検討用本文
呼吸において最も多くのエネルギーをつくりだすのはどの過程?

問題

最も多くのエネルギーをつくりだすことができるのは、呼吸のどの過程でしょうか?

①解糖系 ②クエン酸回路 ③電子伝達系

解説

からだのあらゆる臓器や器官が活動するためにはエネルギーが必要です。

そして、そのエネルギーを得るために全身の細胞の中で呼吸が行われています

呼吸の化学反応式は

  C6H12O6(グルコース)+O2(酸素)→6H2O(水)+6CO2(二酸化炭素)+エネルギー 

で表すことができ、「グルコース(ブドウ糖)を酸素を使って『分解』あるいは『燃焼』させることによりエネルギーを取り出し、水と二酸化炭素が発生する反応」といえます。

また、主な呼吸の場となるのは、細胞内の「ミトコンドリア」という細胞小器官です。

実際には、呼吸はいくつかの過程に分かれており、また「ミトコンドリア」以外の部分でも行われています。

 

「呼吸」は大きく解糖系」「クエン酸回路」「電子伝達系の3つの過程に分かれています。

 

まず、1つめの過程が「解糖系」です。

その名の通り、はじめに「糖を分解する」過程です。

「呼吸」といえば酸素が必須のイメージがありますが、この過程ではまだ酸素は必要ありません。

データ抜粋
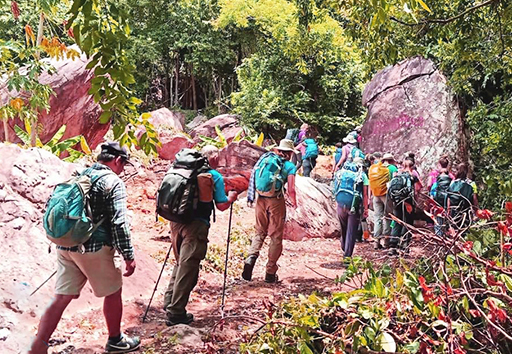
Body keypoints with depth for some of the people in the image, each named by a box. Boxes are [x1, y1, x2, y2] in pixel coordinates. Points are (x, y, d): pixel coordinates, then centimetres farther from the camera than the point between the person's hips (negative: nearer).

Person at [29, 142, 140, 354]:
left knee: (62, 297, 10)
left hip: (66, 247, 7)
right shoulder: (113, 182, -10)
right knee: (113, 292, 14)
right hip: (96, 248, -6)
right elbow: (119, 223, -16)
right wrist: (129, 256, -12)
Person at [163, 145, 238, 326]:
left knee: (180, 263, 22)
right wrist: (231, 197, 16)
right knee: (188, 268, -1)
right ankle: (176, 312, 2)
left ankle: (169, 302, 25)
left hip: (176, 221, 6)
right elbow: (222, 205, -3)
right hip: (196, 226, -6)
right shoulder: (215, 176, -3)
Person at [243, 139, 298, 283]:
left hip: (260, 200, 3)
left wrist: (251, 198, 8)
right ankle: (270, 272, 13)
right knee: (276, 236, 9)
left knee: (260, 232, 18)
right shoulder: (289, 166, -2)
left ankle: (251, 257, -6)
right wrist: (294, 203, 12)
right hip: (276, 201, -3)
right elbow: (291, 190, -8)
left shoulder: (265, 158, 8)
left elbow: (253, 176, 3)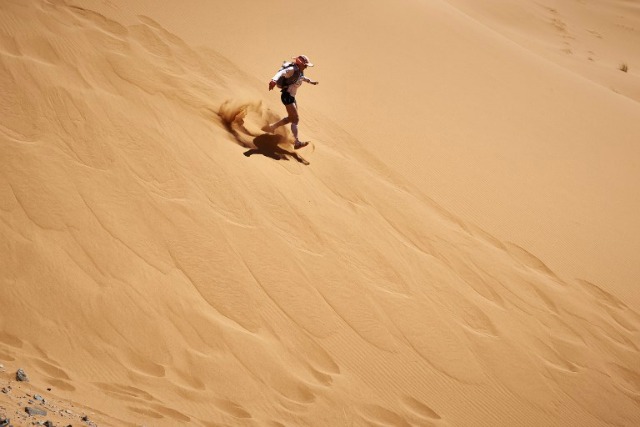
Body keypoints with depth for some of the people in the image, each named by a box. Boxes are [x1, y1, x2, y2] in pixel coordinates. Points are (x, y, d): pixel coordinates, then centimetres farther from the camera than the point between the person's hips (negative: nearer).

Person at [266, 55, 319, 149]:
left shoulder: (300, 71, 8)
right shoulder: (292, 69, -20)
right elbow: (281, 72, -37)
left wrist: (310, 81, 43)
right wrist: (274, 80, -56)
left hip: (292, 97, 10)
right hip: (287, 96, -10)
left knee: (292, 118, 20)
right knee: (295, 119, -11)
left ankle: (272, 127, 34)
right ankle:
* * *
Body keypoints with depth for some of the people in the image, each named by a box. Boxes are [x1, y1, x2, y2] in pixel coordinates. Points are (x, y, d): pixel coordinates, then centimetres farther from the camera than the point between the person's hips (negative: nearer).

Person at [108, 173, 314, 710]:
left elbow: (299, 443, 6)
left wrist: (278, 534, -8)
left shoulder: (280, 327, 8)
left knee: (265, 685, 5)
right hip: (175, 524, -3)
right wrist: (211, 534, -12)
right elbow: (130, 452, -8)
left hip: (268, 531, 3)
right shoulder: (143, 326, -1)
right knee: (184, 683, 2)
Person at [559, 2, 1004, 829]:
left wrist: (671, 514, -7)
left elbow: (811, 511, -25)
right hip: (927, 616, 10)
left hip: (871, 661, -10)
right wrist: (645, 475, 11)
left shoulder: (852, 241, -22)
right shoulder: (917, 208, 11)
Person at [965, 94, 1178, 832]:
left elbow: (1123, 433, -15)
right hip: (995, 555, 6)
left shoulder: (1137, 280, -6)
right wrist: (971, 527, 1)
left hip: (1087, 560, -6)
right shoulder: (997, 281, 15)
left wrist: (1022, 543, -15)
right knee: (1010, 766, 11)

次の設問
(a) 呼吸に関する本文に照らして、次の(i)〜(iii)がそれぞれ本文と一致するかどうかを「はい」または「いいえ」で答え、判断の根拠となる本文の語句をそのまま引用してください。(i) 主な呼吸の場は、細胞内のミトコンドリアという細胞小器官である。(ii) 呼吸はミトコンドリアの中だけで行われる。(iii) 解糖系の過程では酸素が必要である。
(b) 呼吸に関する本文によれば、呼吸の1つめの過程は何と呼ばれ、どのような過程とされていますか。
(c) 呼吸に関する本文の最後の文に続けて、その先を書いてください。

各設問の解答
(a)
(i) はい。「主な呼吸の場となるのは、細胞内の「ミトコンドリア」という細胞小器官です」
(ii) いいえ。「「ミトコンドリア」以外の部分でも行われています」
(iii) いいえ。「この過程ではまだ酸素は必要ありません」

(b) 「解糖系」と呼ばれ、はじめに糖を分解する過程とされています。

(c)
また、「解糖系」は「ミトコンドリア」ではなく、ミトコンドリアの外の部分である細胞質基質で行われます。

「解糖系」の化学反応式は

C6H12O6(グルコース)+2NAD+→2C3H4O2(ピルビン酸)+2NADH+2H+(水素イオン)        +2ATP(エネルギー)

で表すことができ、「グルコースをピルビン酸に分解し、水素イオンとエネルギーが発生する」反応です。

NADは水素イオンの移動に関与しますが、全体像をより理解しやすくするため本記事ではくわしい説明は割愛します。

興味をもっていただいた方は成書などをご参照ください。

 

ちなみにエネルギーの単位であるATPとは「アデノシン三リン酸」という物質であり、アデノシンに3つのリン酸がくっついて構成されています。

「ATP」のリン酸が1つちぎれて「ADP(アデノシン二リン酸)」となるときに大きなエネルギーが発生し、

反対に「ADP」にリン酸を再び1つくっつければ「ATP」にもどるので「エネルギーの単位」例えるなら「エネルギーの通貨」として使い勝手が良いのです。

余談ですが「ATP」は医療の現場で、不整脈の薬などとしても使われています。

 

2つめの過程が「クエン酸回路」です。

「クエン酸回路」はミトコンドリア」の「マトリックスという場所で行われます。

「クエン酸回路」全体の化学反応式は次の通りになります。

 2C3H4O6(ピルビン酸)+6H2O+8NAD++2FAD→6CO2(二酸化炭素)+8NADH+8H+(水素イオン)+2FADH2           +2ATP(エネルギー)

FADはNADと同様、水素イオンの移動に関わる物質です。

「クエン酸回路」はシンプルにいうと「ピルビン酸から水素イオンを取り出して、二酸化炭素とエネルギーが発生する」過程です。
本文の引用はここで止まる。